By combining yt-dlp with a simple directory traversal, a very efficient system can be achieved.
function traverse-yt {
home=$(pwd)
for d in */; do
echo $(tput bold)$d$(tput sgr0)
cd "$d" &&
yt-dlp -f "bestvideo[height=1080][ext=webm]+bestaudio[ext=webm][format_note*=original]/bestvideo[height=1080][ext=mp4]+bestaudio[ext=m4a][format_note*=original]/bestvideo[height=1080][ext=webm]+bestaudio[ext=webm]/bestvideo[height=1080][ext=mp4]+bestaudio[ext=m4a]/bestvideo[height=720][ext=webm]+bestaudio[ext=webm]/bestvideo[height=720][ext=mp4]+bestaudio[ext=m4a]" \
--check-formats \
--download-archive "archive.txt" --embed-thumbnail --embed-metadata --embed-info-json \
-o "%(channel)s/%(id)s.%(ext)s" \
"https://www.youtube.com/@$(printf '%s\n' "${PWD##*/}")/videos"
cd $home
done
}
Our directory is structured as follows:
.
|- channel1
|-- archive.txt
|- channel2
|-- archive.txt
To add a new playlist/channel, simply create a folder with the corresponding id/handle and rerun the traversal.

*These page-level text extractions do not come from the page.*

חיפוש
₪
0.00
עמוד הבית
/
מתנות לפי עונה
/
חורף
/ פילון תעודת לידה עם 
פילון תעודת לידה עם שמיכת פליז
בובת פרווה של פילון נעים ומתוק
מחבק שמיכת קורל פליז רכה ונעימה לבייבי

Limitations and Maintenance
The organization structure is highly dependent on the video source for aquisition. As a result of frequent changes to the source, constant monitoring is required. Maintaining a comprehensive record of the archive is quite useful to some extent. A foolproof test set is yet to be established.
When YouTube introduced the automatic (artificial) dubbing, the deployed selection filter ocassionaly selected an audio track different from the original source. You can imagine the suprise when, a few months later, that video was being played back in a completely different language! This led to new filters being added, but broke an established pipeline and required significant work for identifying and reprocessing affected files.

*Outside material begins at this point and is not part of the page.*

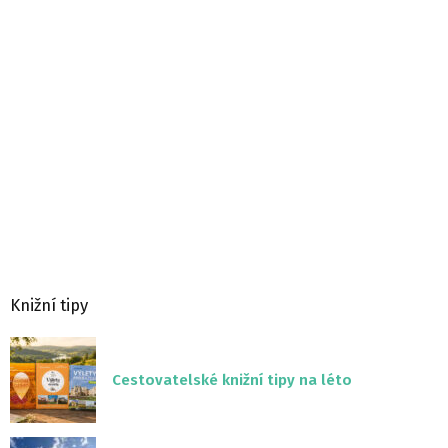
Knižní tipy
Cestovatelské knižní tipy na léto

The presented structure relies on each YouTube video having a unique ID and the webpage for a channels and playlists returning all associated videos. This - and other necessary assumptions - may change as YouTube decides to restrict downloading.
For instance, a proper JavaScript runtime is now required to download videos from YouTube due to changes in their JavaScript challenge. It was identified by signature extraction failures for certain clients and formats. This required significant developer effort, and functionality of yt-dlp was severely restricted for over a month.
As the barrier raises, so does the complexity and resources required to overcome it. We hope that that requirement never exceeds the value of content we seek to access and preserve.